### [EXTRACTED TEXT]
════════
Internet Strategy Helped Scott Brown Click With Voters

Ronald Kessler By Tuesday, 16 February 2010 09:32 AM EST Current | Bio | Archive

A number of forces came together to propel Scott Brown into the U.S. Senate: Brown was an appealing, tireless campaigner with a clear message. His opponent was weak. And Massachusetts voters, like so many across the country, are rejecting the left-wing agenda of President Obama and congressional Democrats.

But one secret of Brown’s successful campaign for the Senate was a nimble, hi-tech online strategy. Behind it was Robert Willington, the executive director of RebuildtheParty.com, a nationwide organization that is working to modernize GOP tactics with the latest technology.

Willington, who had known Brown for years when he was in the state Legislature, ran Web strategy for the campaign. Assuming that the campaign would be underfunded compared with the Democrats, Willington was ready to make do with less.

As one example, Willington used simple Google documents, spreadsheets, and forms as a way to collaborate.

“If we were creating a press release or if we were drafting a budget, we did it off of one document on the Internet, and that way we didn’t waste time by e-mailing different versions back and forth to each other,” Willington tells Newsmax.

Besides using the Web to get information to voters, the campaign used it to gain information in a state where Democrats outnumber Republicans 3-to-1.

“We had a massive effort to collect emails and to collect phone numbers and names, because as Scott Brown said, we are running against the machine,” Willington says. “It wasn’t just a political talking point, it was literally true. When they owned 10 congressional offices, both Senate offices and every single constitutional office statewide, it was a large task to run against an entrenched operation. So when we collected e-mail addresses and we collected names, we would make sure our field directors got that data and that they got back to them within 24 hours to ensure that they had an invite into their local campaign office.”

While the campaign of Attorney General Martha Coakley used land-line phones to call voters, “We used Internet phones, where we could make three times as many calls,” Willington says. “Our voice phones were more efficient for a couple of reasons. Number one, our volunteers didn’t have to dial numbers. That time was eliminated from the process, since we uploaded our phone numbers into the database. So a person only had to push to talk.”

In addition, instead of repeating messages to answering machines, Brown campaign workers pushed a button to leave a recorded message.

“Your recorded voice automatically went to an answering machine, then you pushed next call, and you were already calling the next person,” Willington says. “Whereas a Martha Coakley supporter would still be sitting there repeating the message to the answering machine.”

To obtain data on voters, the campaign used the Republican National Committee’s Voter Vault database and collected e-mail addresses of those who planned to show up at campaign events.
════════
### [SUPPLIED INFORMATION]
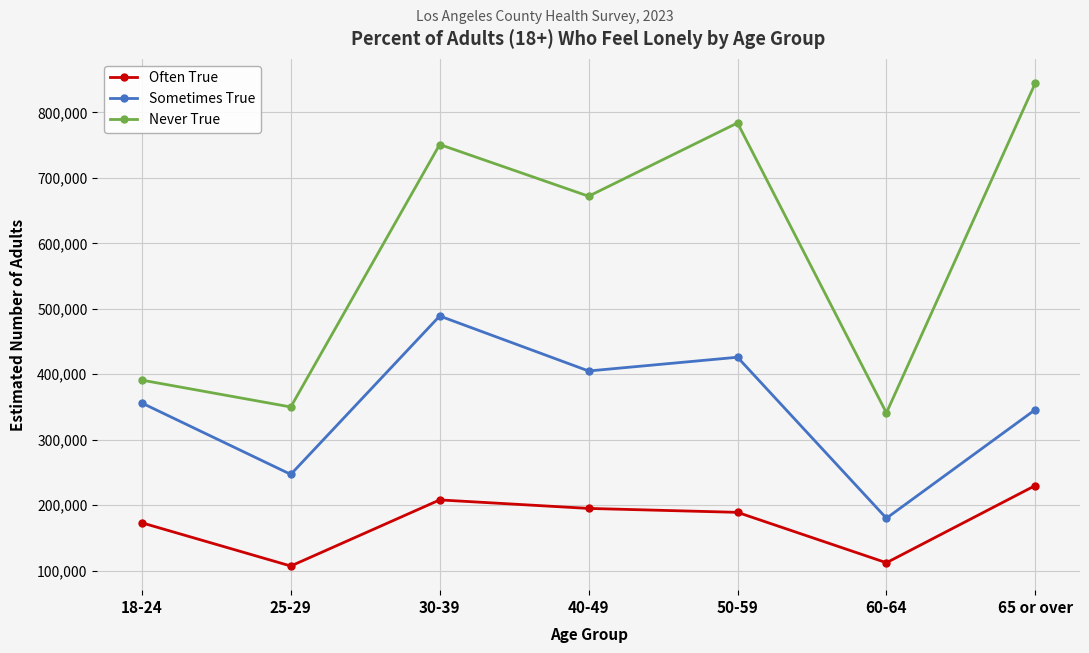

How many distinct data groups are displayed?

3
════════
### [WHAT TO DO]
Please continue the article on Scott Brown's online campaign strategy, picking up after its last sentence. The lines above have no connection to the article on Scott Brown's online campaign.

### [EXERCISE RESPONSE]
“We did huge sign-ups all over the place all the time,” Willington notes. “People would sign up with their first name, last name, their e-mail, and their address. And that was just a great way for us to get a good indication of how big the event’s going to be, and it was a great way to collect their information.”

As it gathered momentum, Willington noticed that the campaign couldn’t accommodate all the volunteers.

“We had 10 regional offices for making our phone calls, and we had people standing on line for an hour and a half trying to make calls, because the phones were so jammed,” he says. “Part of the reason why the phones were so jammed is we did a Google blast on the Thursday before the last weekend, targeted around our 10 regional offices. So if you lived within a 30- to 40-mile radius of one of our regional offices, on Thursday no matter where you are on the Internet, you’re going to see ads that said, ‘Volunteers, the final weekend for Scott Brown at our Danvers office or Plymouth office or our Holyoke office.’”

Just after Christmas, “I saw an uptick in Twitter followers,” Willington says. “And I started targeting people on Twitter around the country, prominent opinion leaders, whether they be journalists or radio hosts or writers, or just movement people in general. I would start following them on Twitter.”

The campaign began running ads noting that, like John F. Kennedy, Brown would cut taxes.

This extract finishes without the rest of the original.